Dalam forum resmi tersebut, Irsyad menyampaikan keresahan yang banyak dirasakan pelajar terkait praktik suap yang terjadi dalam proses penerimaan sekolah negeri, baik di tingkat SMP maupun SMA.

“Mengapa sekolah negeri di Tangerang Selatan, bukan hanya SMA tetapi dari jenjang SMP pun, marak sekali kasus suap untuk mendapatkan kursi? Selain itu, mengapa terjadi perbedaan perlakuan antara murid yang pintar dengan murid yang masuk melalui jalur suap? Apa tanggapan dari DPRD, terutama Komisi II yang juga menaungi aspek pendidikan di Kota Tangerang Selatan?” tanya Irsyad.

Ia menambahkan bahwa fenomena ini menimbulkan ketidakadilan yang dirasakan langsung oleh para pelajar.

“Banyak teman-teman saya yang berprestasi dan seharusnya memiliki peluang emas untuk masuk sekolah impian, justru tersisih oleh murid yang menggunakan uang untuk menyuap. Suap-menyuap kini seakan menjadi hal lumrah, tetapi kita yang masih berpikir jernih tentu tidak bisa menormalisasikan hal itu,” tegasnya.

Menanggapi pertanyaan tersebut, Ketua Komisi II DPRD Kota Tangerang Selatan, Ricky Yuanda Bastian, menyampaikan sikap normatif dan tegas terhadap praktik suap dalam dunia pendidikan.

“Apa yang disampaikan adik-adik IPM ini adalah kegelisahan yang nyata. Prinsipnya, dunia pendidikan harus berdiri di atas asas kejujuran, keadilan, dan integritas. Praktik suap dalam bentuk apapun jelas tidak bisa dibenarkan,” ujar Ricky.

Ia menekankan bahwa DPRD sebagai lembaga legislatif akan selalu mendorong terciptanya sistem pendidikan yang transparan dan berkeadilan.

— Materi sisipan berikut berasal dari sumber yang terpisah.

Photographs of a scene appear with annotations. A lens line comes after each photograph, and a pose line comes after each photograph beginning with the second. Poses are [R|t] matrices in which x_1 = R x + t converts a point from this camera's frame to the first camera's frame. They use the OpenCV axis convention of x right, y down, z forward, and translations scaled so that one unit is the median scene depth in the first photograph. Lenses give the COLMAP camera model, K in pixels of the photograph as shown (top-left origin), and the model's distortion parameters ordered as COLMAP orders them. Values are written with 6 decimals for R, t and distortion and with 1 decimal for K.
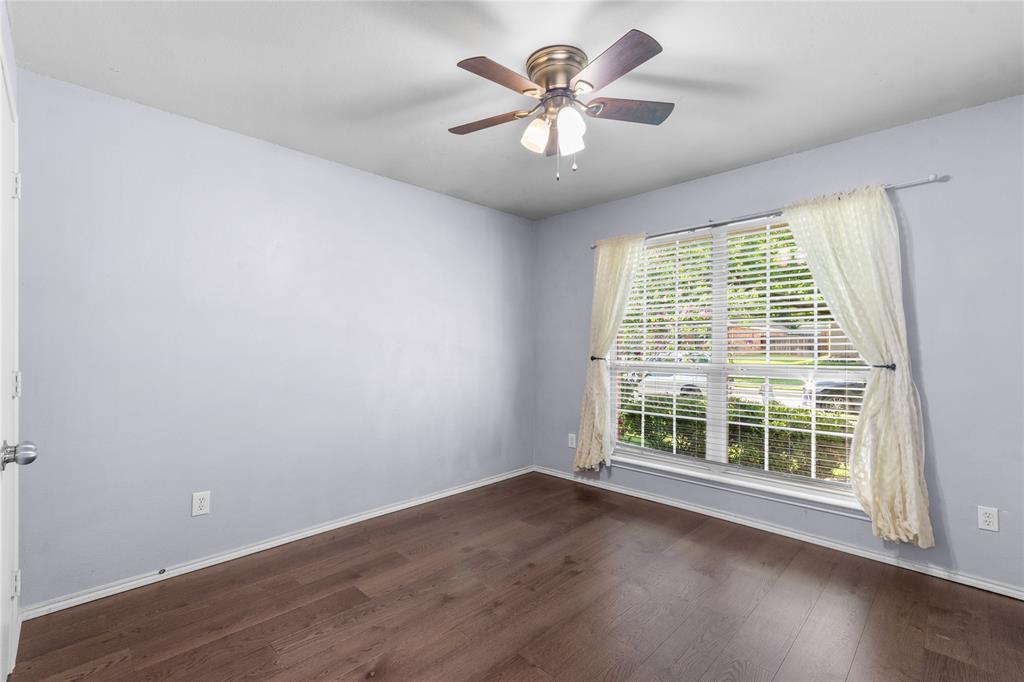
lens RADIAL K [[449.7, 0, 514.3], [0, 449.7, 345.9], [0, 0, 1]] dist [-0.000326, -0.000045]
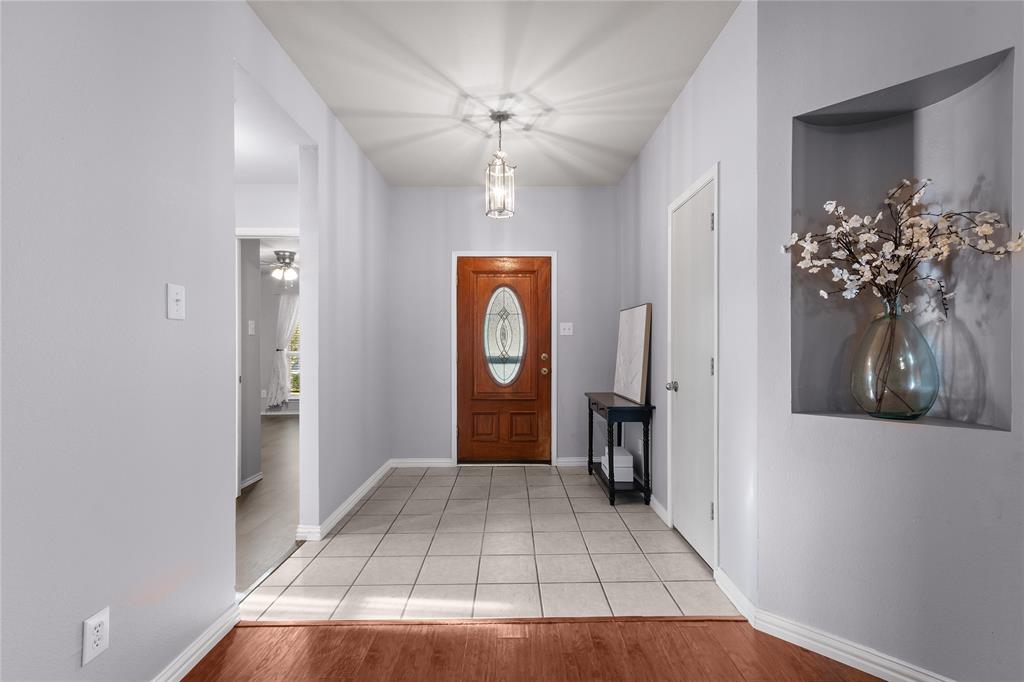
lens RADIAL K [[449.7, 0, 514.3], [0, 449.7, 345.1], [0, 0, 1]] dist [-0.000326, -0.000045]
pose [[0.711471, 0.002074, 0.702713, -0.492994], [-0.007055, 0.999966, 0.004192, -0.013293], [-0.702680, -0.007940, 0.711462, -1.189828]]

“Kami menegaskan bahwa akses pendidikan harus diberikan berdasarkan prestasi dan kemampuan, bukan karena uang. Aspirasi ini tentu menjadi catatan penting bagi kami untuk terus memperkuat fungsi pengawasan serta mendorong adanya transparansi yang lebih baik dalam mekanisme penerimaan siswa,” imbuhnya.

Ricky juga mengapresiasi keberanian pelajar dalam menyuarakan isu sensitif ini.

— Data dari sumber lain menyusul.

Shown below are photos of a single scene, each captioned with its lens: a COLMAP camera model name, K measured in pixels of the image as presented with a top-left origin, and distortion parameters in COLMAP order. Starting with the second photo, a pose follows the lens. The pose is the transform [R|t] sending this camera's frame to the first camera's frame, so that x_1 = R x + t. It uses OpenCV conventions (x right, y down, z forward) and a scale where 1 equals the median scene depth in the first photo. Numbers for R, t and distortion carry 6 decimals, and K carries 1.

“Kami sangat menghargai keberanian adik-adik pelajar dalam menyampaikan suara. DPRD terbuka untuk mendengar dan menjadikan aspirasi ini sebagai bahan pertimbangan dalam upaya memperbaiki sistem pendidikan di Kota Tangerang Selatan,” tutupnya.

Aspirasi yang disampaikan Muhammad Irsyad memperlihatkan bahwa pelajar tidak hanya berani berbicara, tetapi juga memiliki kepekaan terhadap praktik-praktik yang merusak integritas dunia pendidikan. Melalui forum Parlemen Pelajar, suara kritis generasi muda semakin terdengar, sekaligus menjadi pengingat bahwa keadilan pendidikan adalah hak semua anak bangsa.